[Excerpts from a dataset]
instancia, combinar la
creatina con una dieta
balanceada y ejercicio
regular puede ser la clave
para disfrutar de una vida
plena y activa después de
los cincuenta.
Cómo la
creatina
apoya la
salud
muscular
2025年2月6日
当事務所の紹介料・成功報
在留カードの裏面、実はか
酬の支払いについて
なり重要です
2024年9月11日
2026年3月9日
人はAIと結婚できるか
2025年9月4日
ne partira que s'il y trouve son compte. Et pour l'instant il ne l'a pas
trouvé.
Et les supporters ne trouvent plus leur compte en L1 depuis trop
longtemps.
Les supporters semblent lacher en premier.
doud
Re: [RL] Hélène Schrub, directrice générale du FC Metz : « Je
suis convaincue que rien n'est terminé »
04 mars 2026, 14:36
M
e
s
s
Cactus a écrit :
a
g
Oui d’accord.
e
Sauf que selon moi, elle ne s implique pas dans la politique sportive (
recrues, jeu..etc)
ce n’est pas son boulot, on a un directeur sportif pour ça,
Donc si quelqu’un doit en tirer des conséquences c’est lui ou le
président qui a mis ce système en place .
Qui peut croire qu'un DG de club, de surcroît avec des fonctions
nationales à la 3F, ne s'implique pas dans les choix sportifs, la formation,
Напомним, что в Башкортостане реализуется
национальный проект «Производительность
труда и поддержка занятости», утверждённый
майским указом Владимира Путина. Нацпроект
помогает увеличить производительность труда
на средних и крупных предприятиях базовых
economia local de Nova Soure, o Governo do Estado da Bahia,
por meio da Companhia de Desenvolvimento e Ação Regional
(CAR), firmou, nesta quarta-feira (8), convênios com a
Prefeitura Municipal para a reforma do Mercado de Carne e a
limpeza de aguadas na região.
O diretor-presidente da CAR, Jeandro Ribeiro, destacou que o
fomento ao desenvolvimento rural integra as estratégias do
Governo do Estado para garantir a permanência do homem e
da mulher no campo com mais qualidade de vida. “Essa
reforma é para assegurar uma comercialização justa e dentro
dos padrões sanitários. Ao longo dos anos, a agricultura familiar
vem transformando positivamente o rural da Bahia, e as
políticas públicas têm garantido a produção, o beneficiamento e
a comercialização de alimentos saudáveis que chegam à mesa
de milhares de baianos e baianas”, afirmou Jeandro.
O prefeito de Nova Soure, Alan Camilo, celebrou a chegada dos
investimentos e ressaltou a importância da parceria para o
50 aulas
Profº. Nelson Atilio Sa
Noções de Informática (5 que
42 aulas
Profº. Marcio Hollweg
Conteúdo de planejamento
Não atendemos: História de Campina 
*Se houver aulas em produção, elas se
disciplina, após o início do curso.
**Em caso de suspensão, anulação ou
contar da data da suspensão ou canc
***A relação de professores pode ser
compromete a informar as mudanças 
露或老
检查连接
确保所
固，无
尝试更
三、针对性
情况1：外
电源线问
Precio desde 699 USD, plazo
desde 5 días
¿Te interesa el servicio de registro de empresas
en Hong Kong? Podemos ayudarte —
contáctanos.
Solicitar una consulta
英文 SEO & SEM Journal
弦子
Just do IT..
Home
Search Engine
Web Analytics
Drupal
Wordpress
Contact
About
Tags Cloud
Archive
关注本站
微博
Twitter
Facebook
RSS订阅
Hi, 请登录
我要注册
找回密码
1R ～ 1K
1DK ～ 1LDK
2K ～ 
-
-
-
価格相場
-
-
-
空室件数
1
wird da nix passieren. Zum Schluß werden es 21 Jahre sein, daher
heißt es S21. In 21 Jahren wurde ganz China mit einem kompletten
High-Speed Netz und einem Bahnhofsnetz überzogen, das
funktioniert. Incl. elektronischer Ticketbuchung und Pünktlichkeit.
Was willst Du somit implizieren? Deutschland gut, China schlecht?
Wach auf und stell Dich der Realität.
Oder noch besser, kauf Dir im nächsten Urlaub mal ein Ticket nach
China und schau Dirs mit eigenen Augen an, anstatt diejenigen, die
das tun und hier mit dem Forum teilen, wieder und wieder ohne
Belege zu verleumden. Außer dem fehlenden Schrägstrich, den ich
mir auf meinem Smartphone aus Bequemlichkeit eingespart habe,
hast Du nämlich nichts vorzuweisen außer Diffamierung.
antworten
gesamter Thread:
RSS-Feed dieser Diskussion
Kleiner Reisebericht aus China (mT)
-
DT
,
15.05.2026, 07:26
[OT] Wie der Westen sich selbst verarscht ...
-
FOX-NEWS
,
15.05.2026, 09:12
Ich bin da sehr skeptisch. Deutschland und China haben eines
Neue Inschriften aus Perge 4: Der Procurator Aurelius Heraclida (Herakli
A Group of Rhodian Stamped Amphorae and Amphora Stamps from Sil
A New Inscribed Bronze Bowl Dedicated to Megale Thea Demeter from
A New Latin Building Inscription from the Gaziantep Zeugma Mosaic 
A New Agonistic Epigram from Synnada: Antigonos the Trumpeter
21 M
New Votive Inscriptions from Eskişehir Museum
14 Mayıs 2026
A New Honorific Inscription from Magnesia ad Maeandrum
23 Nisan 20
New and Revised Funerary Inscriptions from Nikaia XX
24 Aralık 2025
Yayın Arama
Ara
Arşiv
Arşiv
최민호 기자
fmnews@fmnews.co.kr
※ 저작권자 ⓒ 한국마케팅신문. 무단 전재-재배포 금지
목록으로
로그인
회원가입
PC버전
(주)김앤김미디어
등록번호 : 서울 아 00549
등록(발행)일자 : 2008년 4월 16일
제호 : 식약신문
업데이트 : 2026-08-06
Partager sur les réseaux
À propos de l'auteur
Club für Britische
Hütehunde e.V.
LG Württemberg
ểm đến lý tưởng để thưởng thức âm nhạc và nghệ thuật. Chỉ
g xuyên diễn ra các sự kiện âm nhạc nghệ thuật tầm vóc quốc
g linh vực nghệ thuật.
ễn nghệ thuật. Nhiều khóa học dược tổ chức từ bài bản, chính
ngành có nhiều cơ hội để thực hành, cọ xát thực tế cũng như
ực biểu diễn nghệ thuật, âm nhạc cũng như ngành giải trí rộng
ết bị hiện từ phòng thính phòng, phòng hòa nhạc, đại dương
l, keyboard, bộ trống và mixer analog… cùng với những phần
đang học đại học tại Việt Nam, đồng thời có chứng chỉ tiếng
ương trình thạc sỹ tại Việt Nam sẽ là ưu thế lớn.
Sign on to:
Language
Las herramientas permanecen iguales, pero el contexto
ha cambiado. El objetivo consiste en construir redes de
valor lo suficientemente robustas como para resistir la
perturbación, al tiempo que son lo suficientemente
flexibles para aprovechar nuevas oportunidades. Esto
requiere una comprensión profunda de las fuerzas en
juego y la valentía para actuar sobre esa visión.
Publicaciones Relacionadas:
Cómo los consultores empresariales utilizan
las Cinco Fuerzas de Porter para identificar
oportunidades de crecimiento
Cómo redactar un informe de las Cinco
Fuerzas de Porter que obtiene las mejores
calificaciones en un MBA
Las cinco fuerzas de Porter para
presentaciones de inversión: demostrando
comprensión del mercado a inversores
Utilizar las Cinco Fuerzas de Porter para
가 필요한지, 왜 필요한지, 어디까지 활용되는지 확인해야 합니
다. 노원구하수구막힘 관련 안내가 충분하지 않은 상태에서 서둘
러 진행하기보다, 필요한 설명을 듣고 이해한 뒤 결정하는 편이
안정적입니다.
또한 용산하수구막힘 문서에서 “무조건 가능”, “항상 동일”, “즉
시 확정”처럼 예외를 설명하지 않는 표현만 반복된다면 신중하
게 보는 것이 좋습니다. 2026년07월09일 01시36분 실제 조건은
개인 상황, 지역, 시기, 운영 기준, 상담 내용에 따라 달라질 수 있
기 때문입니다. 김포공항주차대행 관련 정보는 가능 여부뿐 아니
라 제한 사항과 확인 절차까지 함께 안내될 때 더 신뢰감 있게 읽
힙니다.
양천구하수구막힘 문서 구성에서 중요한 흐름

### What is expected
Wherever a line in the entries holds "Cómo", copy that line.

### Exercise solution
Cómo la
Cómo los consultores empresariales utilizan
Cómo redactar un informe de las Cinco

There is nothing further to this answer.